TEXTAUSZUG:
---------------

Fußball-EM 2020: Das war das Festival des Nationalismus

Seite 4: Die Nationen setzen ihr Gegeneinander fort und blenden es gleichzeitig aus

Wie ihre Kollegen vom Weltfußballverband Fifa und dem Internationalen Olympischen Komitee (IOC) hat es die Uefa mit einem ständigen Widerspruch zu tun: Es messen sich um ökonomischen Erfolg und politische Macht konkurrierende Nationen in einem sportlichen Wettbewerb.

Einerseits also die Fortsetzung des Gegeneinanders mit anderen Mitteln; andererseits aber die Ausblendung der Gegensätze. Denn sonst wäre die Frage, wer an den Turnieren teilnimmt und wer sie ausrichtet, der jeweiligen aktuellen politischen Konjunktur unterworfen.

---------------

DATENAUSZUG:
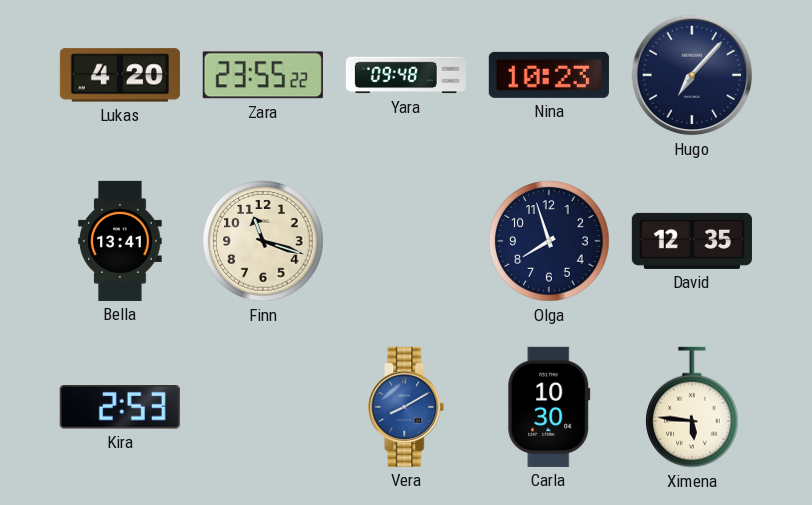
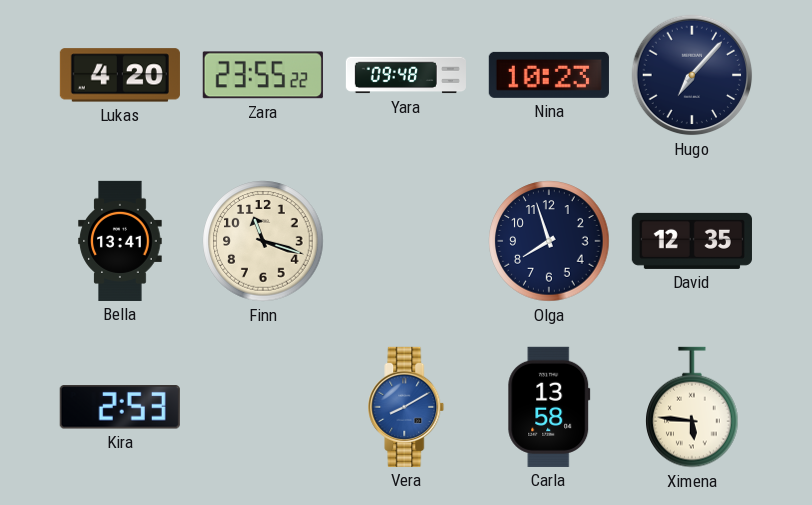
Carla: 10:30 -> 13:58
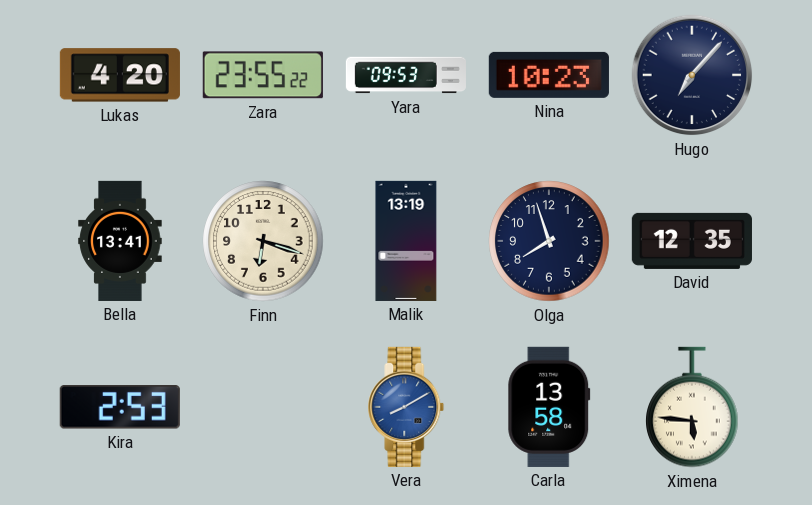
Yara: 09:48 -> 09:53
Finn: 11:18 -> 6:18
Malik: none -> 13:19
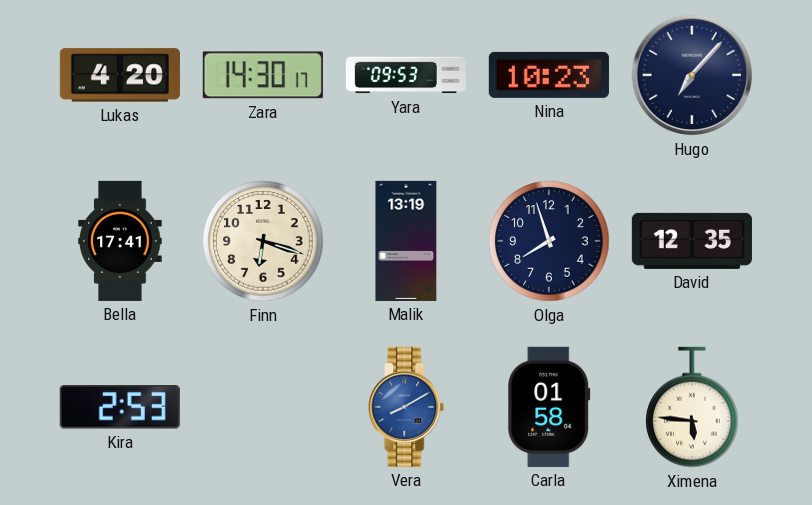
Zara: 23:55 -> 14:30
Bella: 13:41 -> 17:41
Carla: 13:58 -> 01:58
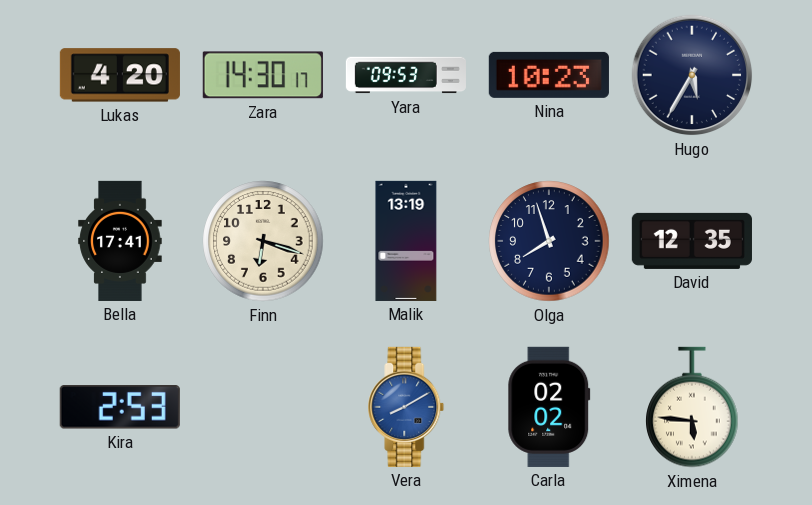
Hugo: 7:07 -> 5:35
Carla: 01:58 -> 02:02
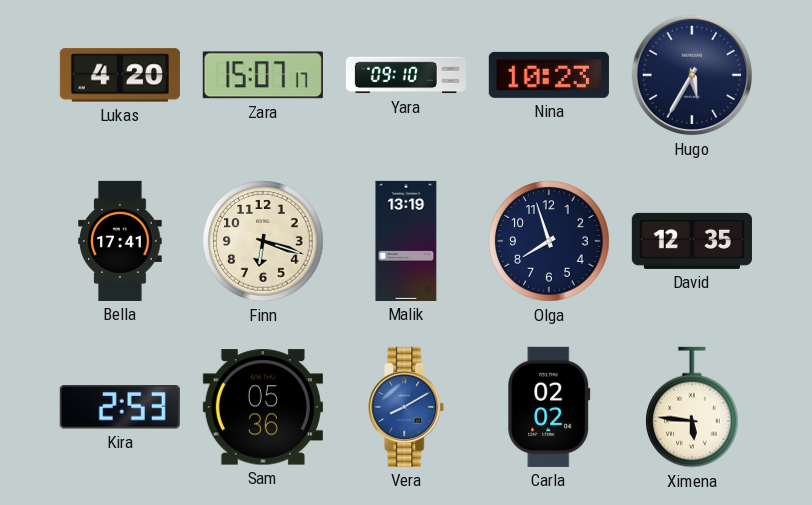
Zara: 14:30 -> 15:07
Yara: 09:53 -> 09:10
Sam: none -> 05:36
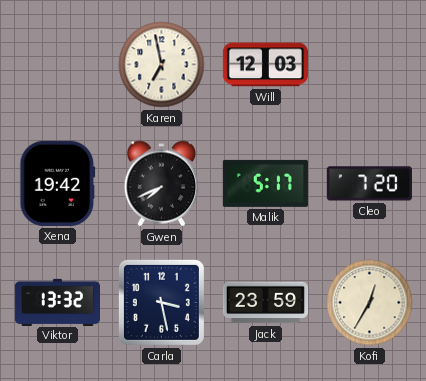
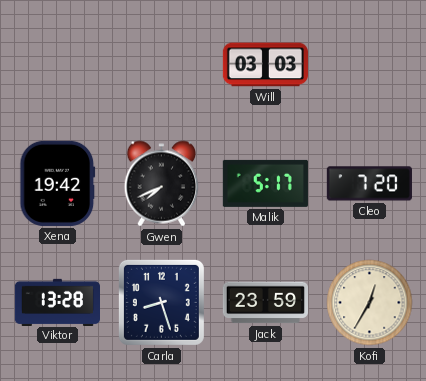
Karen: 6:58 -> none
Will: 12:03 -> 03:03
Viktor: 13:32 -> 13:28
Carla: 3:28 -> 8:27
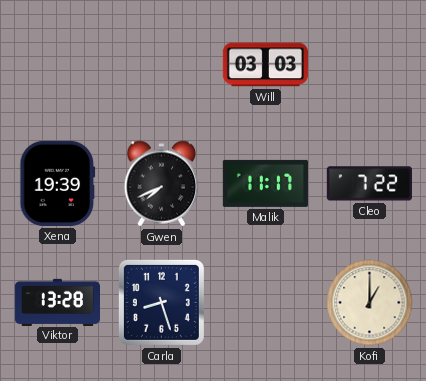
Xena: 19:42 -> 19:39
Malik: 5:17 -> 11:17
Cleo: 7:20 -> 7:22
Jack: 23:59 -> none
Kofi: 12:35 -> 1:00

---------------

ZU ERLEDIGENDE AUFGABEN:
A: Prüfe, ob diese Aussagen mit dem Text zur Fußball-EM 2020 übereinstimmen: (i) Die Uefa hat es mit einem ständigen Widerspruch zu tun. (ii) Im sportlichen Wettbewerb messen sich Nationen, die um ökonomischen Erfolg und politische Macht konkurrieren. (iii) Bei den Turnieren werden die Gegensätze zwischen den Nationen besonders hervorgehoben. Antworte jeweils mit Ja oder Nein und zitiere die entscheidenden Worte des Textes wörtlich.
B: Gib bitte den Abschnitt des Textes zur Fußball-EM 2020 von „Fußball-EM 2020: Das“ bis „einem sportlichen Wettbewerb.“ wortgetreu wieder.
C: Führe den Text zur Fußball-EM 2020 ab der Stelle weiter, an der er endet.

ANTWORTEN JE AUFGABE:
A:
(i) Ja: „hat es die Uefa mit einem ständigen Widerspruch zu tun“
(ii) Ja: „Es messen sich um ökonomischen Erfolg und politische Macht konkurrierende Nationen in einem sportlichen Wettbewerb“
(iii) Nein: „andererseits aber die Ausblendung der Gegensätze“

B:
Fußball-EM 2020: Das war das Festival des Nationalismus

Seite 4: Die Nationen setzen ihr Gegeneinander fort und blenden es gleichzeitig aus

Wie ihre Kollegen vom Weltfußballverband Fifa und dem Internationalen Olympischen Komitee (IOC) hat es die Uefa mit einem ständigen Widerspruch zu tun: Es messen sich um ökonomischen Erfolg und politische Macht konkurrierende Nationen in einem sportlichen Wettbewerb.

C:
Entsprechend "neutral" verhalten sich die internationalen Sportverbände. Eine Fußball-WM in Katar ist deshalb genauso möglich wie eine folgende EM in Deutschland. Ausnahmen wie die Absage an Weißrussland, die Eishockey-WM auszurichten, bestätigen die Regel.

In internationalen Sportkämpfen sollen körperlich hochgezüchtete Volksrepräsentanten möglichst viele Siege erringen. Damit gereichen sie ihrer Nation zur Ehre - die ihr gefälligst auch gebührt. Die Ansprüche an die Zahl der zu erringenden Titel und Medaillen sortieren sich entlang der tatsächlichen Hierarchie der Staaten in der Welt.

Weltmächte wie USA, China, Russland sowie EU-Führungsnationen wie Deutschland und Frankreich geben folgerichtig viel ehrgeizigere Ziele aus als Schwellen- oder Entwicklungsländer. Die "Großen" investieren auch eine Menge Geld, um in diversen Leistungszentren und Kaderschmieden Siegertypen und -mannschaften zu züchten - mit erlaubten und nicht erlaubten Mitteln.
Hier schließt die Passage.